The books found between these windows are ones written by authors who have visited and stayed at the house on Martha's Vineyard. 

Sources:
 
The pictures and the information are from this article: "Geraldine Brooks Takes Us On A Tour of Her Home Library: The bestselling author's collection isn't focused on fancy editions - it's full of small treasures from a literary life,' Jacob Brogan, Washington Post, Dec.20, 2025.


  The Wikipedia entries for both of them are entertaining in and of themselves. One of her books, Foreign Correspondence, is based on her attempts to track down old penpals across the world. She was born in Australia because her father " was an American big-band singer who was stranded in Adelaide on a tour of Australia when his manager absconded with the band's pay." 
  Mr. Horwitz was born in Washington. His father was the neurosurgeon who operated on the D.C. policeman, wounded during the assassination attempt on President Reagan. Mr. Horwitz collapsed while on a walk in 2019. 
  The London Public Library has several Brook's books, including the recent, Memorial Days. You will also find there, Spying on the South, the book that Horwitz was working on when he died. They also have his, Midnight Rising: John Brown and the Raid That Sparked the Civil War. 
The Bonus: 
  If you still need more to read, see the Wikipedia entry for their son, Nathaniel Horwitz, or the entry for the company "Hunterbrook." He founded it with his college friend, Sam Koppleman. All of what follows looks very interesting, but I will leave it up to you to investigate it.
   Hunterbrook is a "
media company and a hedge fund that asks a question that spits in the face of old-school journalism rules: What if an investigative journalism outfit could profit directly off of the malfeasance that it uncovers?"      

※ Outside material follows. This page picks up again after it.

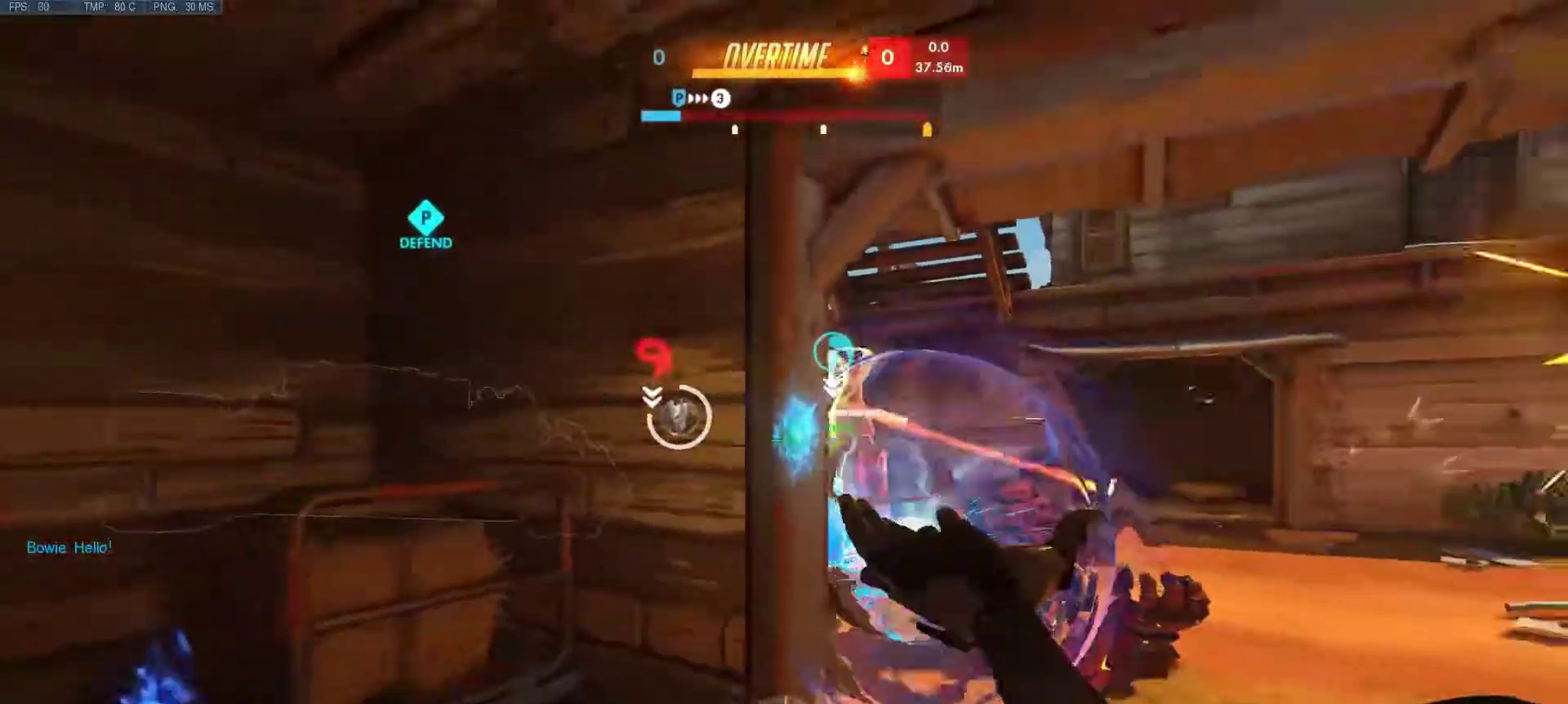
{"keys": ["a", "d"], "mouse": ["left"], "events": [[33, "a", "up"], [33, "s", "up"], [67, "mouse_left", "up"], [167, "w", "down"], [300, "a", "down"], [350, "d", "up"], [350, "w", "up"], [450, "mouse_left", "down"], [500, "d", "down"]]}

   "Koppelman and Horwitz’s company is called Hunterbrook — a portmanteau between Koppelman’s middle name Hunter (after Hunter S. Thompson) and Horwitz’s Brooks (after his mother, the author Geraldine Brooks). The idea is simple, if surprising to industry insiders: They have two companies — the media company does financial investigative journalism. The financial company invests based on that work, taking short positions on a company that the newsroom is about to skewer publicly or taking long positions on its competitors.
   Based on this elevator pitch, Hunterbrook the hedge fund raised $100 million in seed cash all within the past year to invest based on the work of Hunterbrook the newsroom." For more see: "This Hedge Fund Wants to Save Investigative Journalism — By Using It to Game the Market," by By Calder McHugh, Politico Magazine,05/25/2024.